I was seething. “Why can’t you just throw me out for once?!”
Father Verne sat beside me. Stuffing a spoon as full as he could get it, he pressed tepid broth against my lips and insisted, “Eat. Then I’ll answer that one.”
I let the bittersweet juices spill inside my mouth, then forced myself to swallow. I refused the sight of it, wincing my eyes shut.
“God did not make us to torture ourselves, Joseph,” Father Verne explained. “It would be wrong for me not to help you. You wouldn’t deserve abuse no matter what it is you think you did.”
I recoiled away, self-consciously tucking the overflowing robes against my chest.
“Could you tell me what it is?” Father asked.
Instead, I signaled my refusal to answer by plunging the spoon into the bowl, wolfing down another share of my meal.
“I have a feeling. I know you know you aren’t supposed to be here. If only so I can keep an eye on you, I’ll give you a pass,” he said with a frustrating twinkle in his eye. “You’re father’s an old friend. Wills Clarkson. It’s funny. You hardly resemble him, Jo… Your grandpop had to drag him into Mass some days, and yet, you came to me practically camping out on my doorstep.”

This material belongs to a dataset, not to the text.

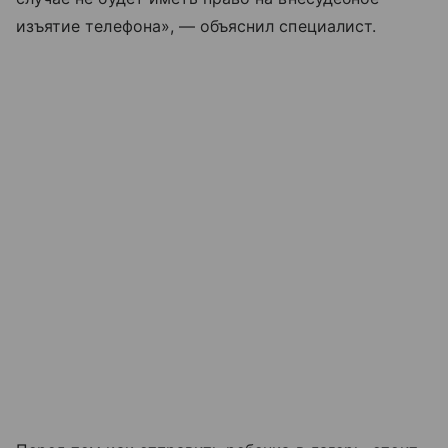
изъятие телефона», — объяснил специалист.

I guzzled my nourishment down like a glutton now, willing Father Verne to leave. When he realized I would not reply, he continued with his unsolicted homilies.
“When you’re ready to speak, Jo… Please come to me. Pardon my intrusion, but it’s more than obvious why you’re here. Your friends Father Rick and Father Zach…” They aren’t my friends. “Well, you have the exact same look as they did when they first came in.”

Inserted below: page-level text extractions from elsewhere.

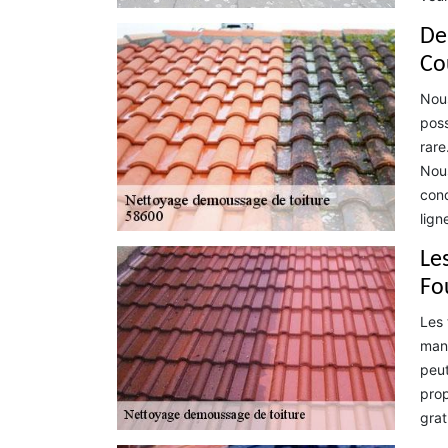
De
Co
Nous
poss
rare
Nous
cond
lign
Le
Fo
Les 
mani
peut
prop
grat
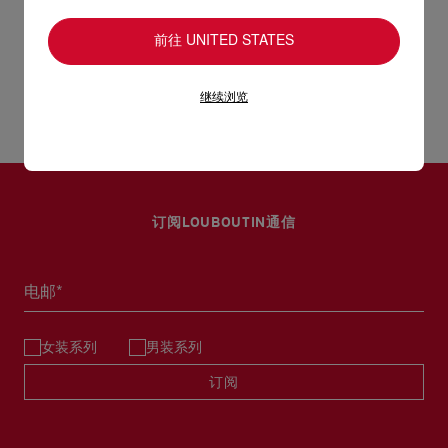
您心仪的设计耐用经年。 请小心护理闪亮皮革产品，以免品质受
损。 产品保养
- 1个拉链内袋
前往 UNITED STATES
经 DHL Express 送货 - 送货时间：3至 4个工作天
- 尺寸：高14 x 长25 x 宽10公分
退货和换货
部分地区可能需要额外送货时间。
继续浏览
估计送货时间按照加快处理订单计算。
送货日期起计30天内可以免费退换。
详情
换货视乎产品库存而定，请联系客户服务专员。
专门店恕不处理退货或换货要求。
退回的产品必须完好无损，红鞋底也没有任何污渍。
订阅LOUBOUTIN通信
浏览退货政策。
电邮*
女装系列
男装系列
订阅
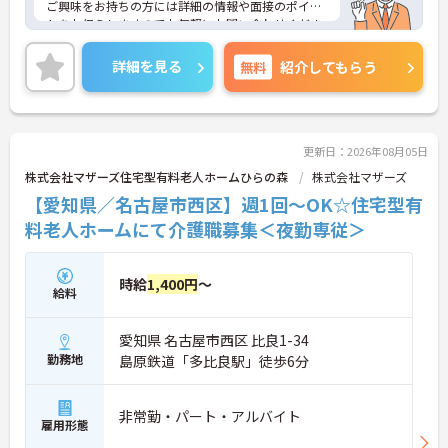
ご興味をお持ちの方には詳細の情報や面接のポイン
トをお伝えしますのでお気軽にお問い合わせくださ
いませ。
詳細を見る
無料
紹介してもらう
更新日：2026年08月05日
株式会社マザーズ住宅型有料老人ホームひらの森
株式会社マザーズ
【愛知県／名古屋市西区】週1回～OK☆住宅型有
料老人ホームにて介護職募集＜夜勤専従＞
時給
1,400円
～
給料
愛知県 名古屋市西区 比良1-34
勤務地
島原鉄道「多比良駅」徒歩6分
非常勤・パート・アルバイト
雇用形態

Hearing him tell me that… I wanted to be invisible. The quicker I ate, the quicker he’d leave. He exited my dwelling taking a bowl cleaned spotless with him.
I locked my door tight. Blinds stretched to their limits to cover the entire extent of my window. Any speck of light breaking in, I extinguished. I wrapped a double layer of blankets over my body, curled into a ball, drowning myself in the blackness.
“It’s impossible to conceal,” my father had insisted. And whatever that meant, I was supposed to be living it out boldly. Yet, I struggled with every ounce of effort left in me to hide my light.